**Brief**
Reproduce the part of the passage below on standards bodies and digital transformation that runs between "Business model innovation" and "for their distribution.", inclusive, without changing a word.

Business model innovation and digital transformation are occupying a large part of the discussions in standards bodies, with various projects around these issues currently being deployed.
At international level, ISO and IEC are pursuing their SMART Standards programme, which aims to deliver machine‑readable, interoperable standards and to explore new business models for their distribution.
In the United States, SAE International has established the Digital Standards Alliance (DSA) under SAE ITC to “accelerate the integration and use of digital standards across the entire product development lifecycle” and to coordinate the standards industry’s digital transformation around common use cases and services.
In Europe, CEN and CENELEC, two of the three European Standards Organizations recognised under Regulation 1025/20121, recently announced a new value proposition to “move away from a traditional, document‑led model and towards a dynamic model centred around added‑value digital standardization services” (see my previous article European standardization and the illusion of invisible power).

Recorded data
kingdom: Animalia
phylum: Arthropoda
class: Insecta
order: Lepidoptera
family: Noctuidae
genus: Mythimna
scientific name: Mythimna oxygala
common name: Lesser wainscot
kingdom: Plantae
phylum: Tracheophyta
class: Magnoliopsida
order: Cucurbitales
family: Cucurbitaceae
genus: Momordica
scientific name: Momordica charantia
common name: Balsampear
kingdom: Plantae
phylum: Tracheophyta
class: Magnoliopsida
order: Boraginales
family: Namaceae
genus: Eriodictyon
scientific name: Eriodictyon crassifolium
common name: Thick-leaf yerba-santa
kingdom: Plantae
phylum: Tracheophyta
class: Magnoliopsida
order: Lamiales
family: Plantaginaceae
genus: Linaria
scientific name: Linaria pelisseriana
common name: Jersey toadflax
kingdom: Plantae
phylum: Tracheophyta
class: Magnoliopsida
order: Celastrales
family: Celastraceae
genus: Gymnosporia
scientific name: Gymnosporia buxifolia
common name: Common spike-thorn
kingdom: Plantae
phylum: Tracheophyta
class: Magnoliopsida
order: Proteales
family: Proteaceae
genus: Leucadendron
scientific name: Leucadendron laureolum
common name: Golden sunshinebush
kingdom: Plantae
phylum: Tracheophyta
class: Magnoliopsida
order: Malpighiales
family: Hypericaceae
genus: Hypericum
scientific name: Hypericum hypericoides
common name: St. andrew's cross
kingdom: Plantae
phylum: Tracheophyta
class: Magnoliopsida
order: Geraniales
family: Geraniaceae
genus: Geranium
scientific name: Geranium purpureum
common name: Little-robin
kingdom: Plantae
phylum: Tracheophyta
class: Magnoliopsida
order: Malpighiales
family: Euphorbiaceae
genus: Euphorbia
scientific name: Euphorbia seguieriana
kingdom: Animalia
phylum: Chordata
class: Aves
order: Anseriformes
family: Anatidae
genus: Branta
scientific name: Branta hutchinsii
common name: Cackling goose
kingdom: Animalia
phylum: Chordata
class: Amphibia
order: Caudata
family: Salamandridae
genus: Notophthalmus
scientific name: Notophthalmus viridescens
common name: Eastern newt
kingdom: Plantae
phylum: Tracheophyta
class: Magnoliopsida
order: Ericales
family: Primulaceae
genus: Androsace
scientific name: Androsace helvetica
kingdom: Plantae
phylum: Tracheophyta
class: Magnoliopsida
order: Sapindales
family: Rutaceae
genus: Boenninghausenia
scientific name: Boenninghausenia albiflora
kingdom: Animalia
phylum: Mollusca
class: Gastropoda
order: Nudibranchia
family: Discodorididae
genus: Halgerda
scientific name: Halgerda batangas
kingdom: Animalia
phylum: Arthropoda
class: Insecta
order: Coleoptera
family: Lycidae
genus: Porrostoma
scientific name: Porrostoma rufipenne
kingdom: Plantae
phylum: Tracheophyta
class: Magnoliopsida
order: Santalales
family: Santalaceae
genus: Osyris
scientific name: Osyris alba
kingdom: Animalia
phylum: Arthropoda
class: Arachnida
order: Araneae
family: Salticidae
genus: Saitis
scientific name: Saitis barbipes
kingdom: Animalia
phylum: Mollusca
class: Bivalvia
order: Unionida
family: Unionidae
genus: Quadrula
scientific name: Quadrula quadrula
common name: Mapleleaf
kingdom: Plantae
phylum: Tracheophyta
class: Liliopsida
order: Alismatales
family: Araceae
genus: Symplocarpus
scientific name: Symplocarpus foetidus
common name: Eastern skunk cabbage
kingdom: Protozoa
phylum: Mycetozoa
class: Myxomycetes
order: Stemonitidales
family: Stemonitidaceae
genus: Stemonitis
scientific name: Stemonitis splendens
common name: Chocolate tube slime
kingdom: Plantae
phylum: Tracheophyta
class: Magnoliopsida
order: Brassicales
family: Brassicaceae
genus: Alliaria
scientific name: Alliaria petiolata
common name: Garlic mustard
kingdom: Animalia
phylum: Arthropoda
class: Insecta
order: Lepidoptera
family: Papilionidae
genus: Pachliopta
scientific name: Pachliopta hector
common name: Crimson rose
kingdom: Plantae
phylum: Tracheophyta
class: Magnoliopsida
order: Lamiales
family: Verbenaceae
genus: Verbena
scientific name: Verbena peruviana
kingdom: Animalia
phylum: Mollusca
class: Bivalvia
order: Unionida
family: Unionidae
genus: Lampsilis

**Response to this task**
Business model innovation and digital transformation are occupying a large part of the discussions in standards bodies, with various projects around these issues currently being deployed.
At international level, ISO and IEC are pursuing their SMART Standards programme, which aims to deliver machine‑readable, interoperable standards and to explore new business models for their distribution.